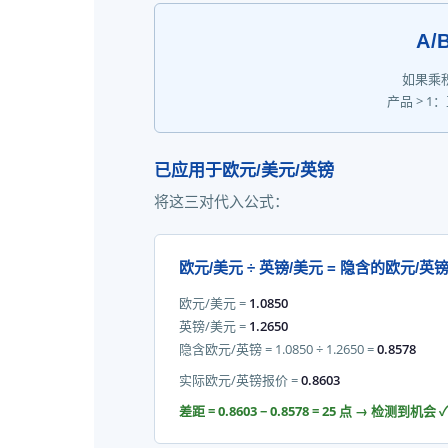
A/B
如果乘
产品 > 1
已应用于欧元/美元/英镑
将这三对代入公式：
欧元/美元 ÷ 英镑/美元 = 隐含的欧元/英
欧元/美元 =
1.0850
英镑/美元 =
1.2650
隐含欧元/英镑 = 1.0850 ÷ 1.2650 =
0.8578
实际欧元/英镑报价 =
0.8603
差距 = 0.8603 − 0.8578 = 25 点 → 检测到机会 ✓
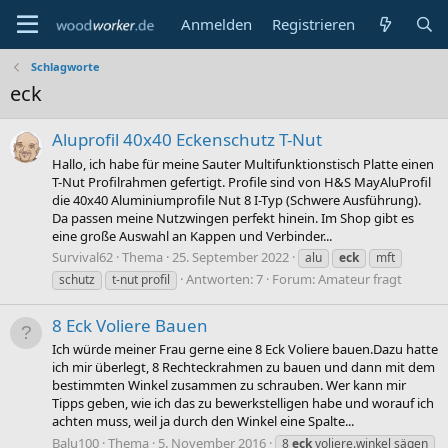
Anmelden
Registrieren
Schlagworte
eck
Aluprofil 40x40 Eckenschutz T-Nut
Hallo, ich habe für meine Sauter Multifunktionstisch Platte einen
T-Nut Profilrahmen gefertigt. Profile sind von H&S MayAluProfil
die 40x40 Aluminiumprofile Nut 8 I-Typ (Schwere Ausführung).
Da passen meine Nutzwingen perfekt hinein. Im Shop gibt es
eine große Auswahl an Kappen und Verbinder...
Survival62
Thema
25. September 2022
alu
eck
mft
Antworten: 7
Forum:
Amateur fragt
schutz
t-nut profil
8 Eck Voliere Bauen
Ich würde meiner Frau gerne eine 8 Eck Voliere bauen.Dazu hatte
ich mir überlegt, 8 Rechteckrahmen zu bauen und dann mit dem
bestimmten Winkel zusammen zu schrauben. Wer kann mir
Tipps geben, wie ich das zu bewerkstelligen habe und worauf ich
achten muss, weil ja durch den Winkel eine Spalte...
Balu100
Thema
5. November 2016
8
eck
voliere.winkel sägen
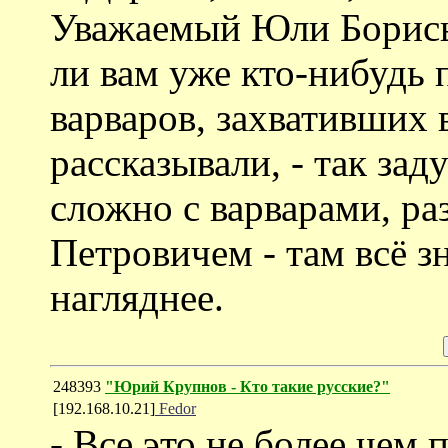
Уважаемый Юли Борисыч
ли вам уже кто-нибудь 
варваров, захвативших в
рассказывали, - так зад
сложно с варварами, ра
Петровичем - там всё з
нагляднее.
248393
"Юрий Крупнов - Кто такие русские?"
[192.168.10.21]
Fedor
- Все это не более чем 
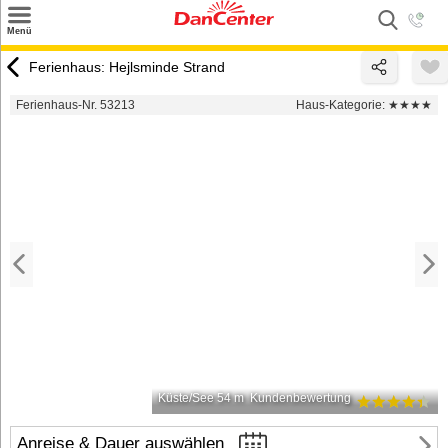
×
Menü
Suchen
Ferienhaus: Hejlsminde Strand
Urlaubsziele
Ferienhaus-Nr. 53213
Haus-Kategorie:
★★★★
Weitere Urlaubsziele
Angebote
Inspiration
Kontakt
Gut zu wissen
Login
Küste/See 54 m
Kundenbewertung
Anreise & Dauer auswählen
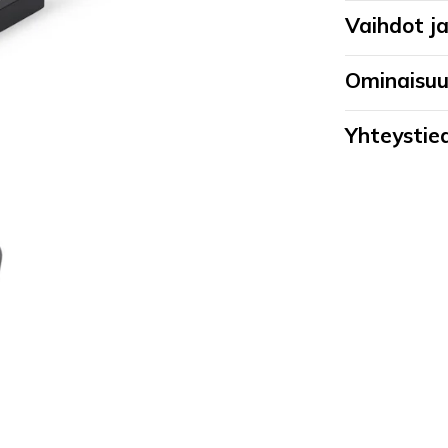
Vaihdot j
Ominaisu
Yhteystied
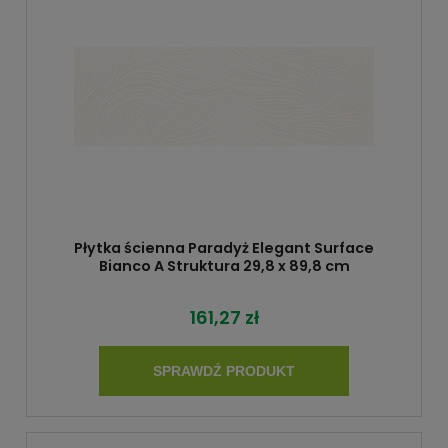
Płytka ścienna Paradyż Elegant Surface
Bianco A Struktura 29,8 x 89,8 cm
161,27 zł
SPRAWDŹ PRODUKT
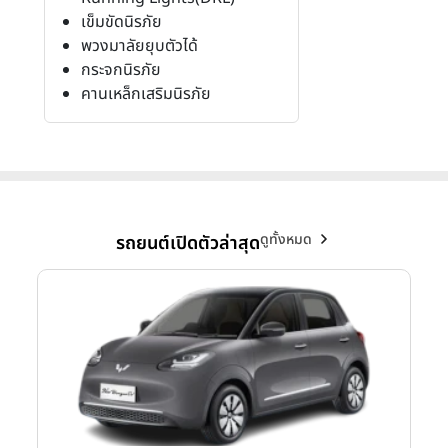
เข็มขัดนิรภัย
พวงมาลัยยุบตัวได้
กระจกนิรภัย
คานเหล็กเสริมนิรภัย
ดูทั้งหมด
รถยนต์เปิดตัวล่าสุด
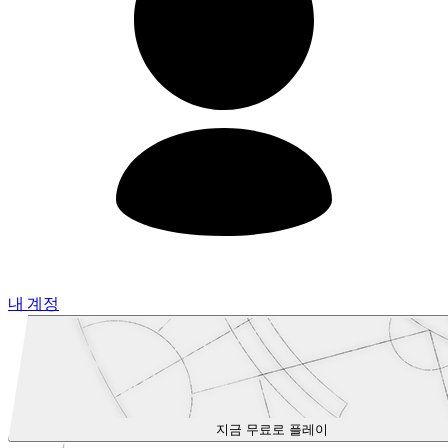
내 계정
지금 무료로 플레이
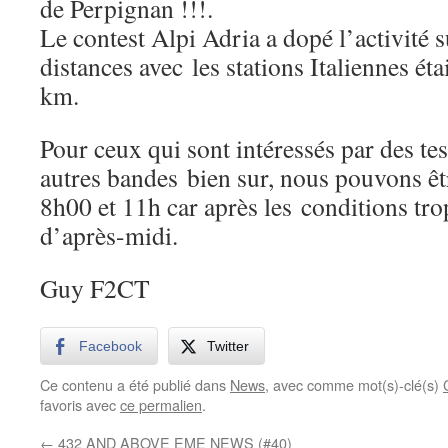
de Perpignan !!!.
Le contest Alpi Adria a dopé l’activité 
distances avec les stations Italiennes ét
km.
Pour ceux qui sont intéressés par des tes
autres bandes bien sur, nous pouvons êt
8h00 et 11h car après les conditions tro
d’après-midi.
Guy F2CT
Facebook
Twitter
Ce contenu a été publié dans
News
, avec comme mot(s)-clé(s)
favoris avec
ce permalien
.
←
432 AND ABOVE EME NEWS (#40)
+-------+
INSTRUCTION:
Repeat the text of all the entries above line for line, without changing anything. Leave the pictures out of your answer.

SOLUTION FOR THIS EXERCISE:
A/B
如果乘
产品 > 1
已应用于欧元/美元/英镑
将这三对代入公式：
欧元/美元 ÷ 英镑/美元 = 隐含的欧元/英
欧元/美元 =
1.0850
英镑/美元 =
1.2650
隐含欧元/英镑 = 1.0850 ÷ 1.2650 =
0.8578
实际欧元/英镑报价 =
0.8603
差距 = 0.8603 − 0.8578 = 25 点 → 检测到机会 ✓
Anmelden
Registrieren
Schlagworte
eck
Aluprofil 40x40 Eckenschutz T-Nut
Hallo, ich habe für meine Sauter Multifunktionstisch Platte einen
T-Nut Profilrahmen gefertigt. Profile sind von H&S MayAluProfil
die 40x40 Aluminiumprofile Nut 8 I-Typ (Schwere Ausführung).
Da passen meine Nutzwingen perfekt hinein. Im Shop gibt es
eine große Auswahl an Kappen und Verbinder...
Survival62
Thema
25. September 2022
alu
eck
mft
Antworten: 7
Forum:
Amateur fragt
schutz
t-nut profil
8 Eck Voliere Bauen
Ich würde meiner Frau gerne eine 8 Eck Voliere bauen.Dazu hatte
ich mir überlegt, 8 Rechteckrahmen zu bauen und dann mit dem
bestimmten Winkel zusammen zu schrauben. Wer kann mir
Tipps geben, wie ich das zu bewerkstelligen habe und worauf ich
achten muss, weil ja durch den Winkel eine Spalte...
Balu100
Thema
5. November 2016
8
eck
voliere.winkel sägen
Уважаемый Юли Борисыч
ли вам уже кто-нибудь 
варваров, захвативших в
рассказывали, - так зад
сложно с варварами, ра
Петровичем - там всё з
нагляднее.
248393
"Юрий Крупнов - Кто такие русские?"
[192.168.10.21]
Fedor
- Все это не более чем 
×
Menü
Suchen
Ferienhaus: Hejlsminde Strand
Urlaubsziele
Ferienhaus-Nr. 53213
Haus-Kategorie:
★★★★
Weitere Urlaubsziele
Angebote
Inspiration
Kontakt
Gut zu wissen
Login
Küste/See 54 m
Kundenbewertung
Anreise & Dauer auswählen
Vaihdot j
Ominaisu
Yhteystied
Płytka ścienna Paradyż Elegant Surface
Bianco A Struktura 29,8 x 89,8 cm
161,27 zł
SPRAWDŹ PRODUKT
เข็มขัดนิรภัย
พวงมาลัยยุบตัวได้
กระจกนิรภัย
คานเหล็กเสริมนิรภัย
ดูทั้งหมด
รถยนต์เปิดตัวล่าสุด
내 계정
지금 무료로 플레이
de Perpignan !!!.
Le contest Alpi Adria a dopé l’activité 
distances avec les stations Italiennes ét
km.
Pour ceux qui sont intéressés par des tes
autres bandes bien sur, nous pouvons êt
8h00 et 11h car après les conditions tro
d’après-midi.
Guy F2CT
Facebook
Twitter
Ce contenu a été publié dans
News
, avec comme mot(s)-clé(s)
favoris avec
ce permalien
.
←
432 AND ABOVE EME NEWS (#40)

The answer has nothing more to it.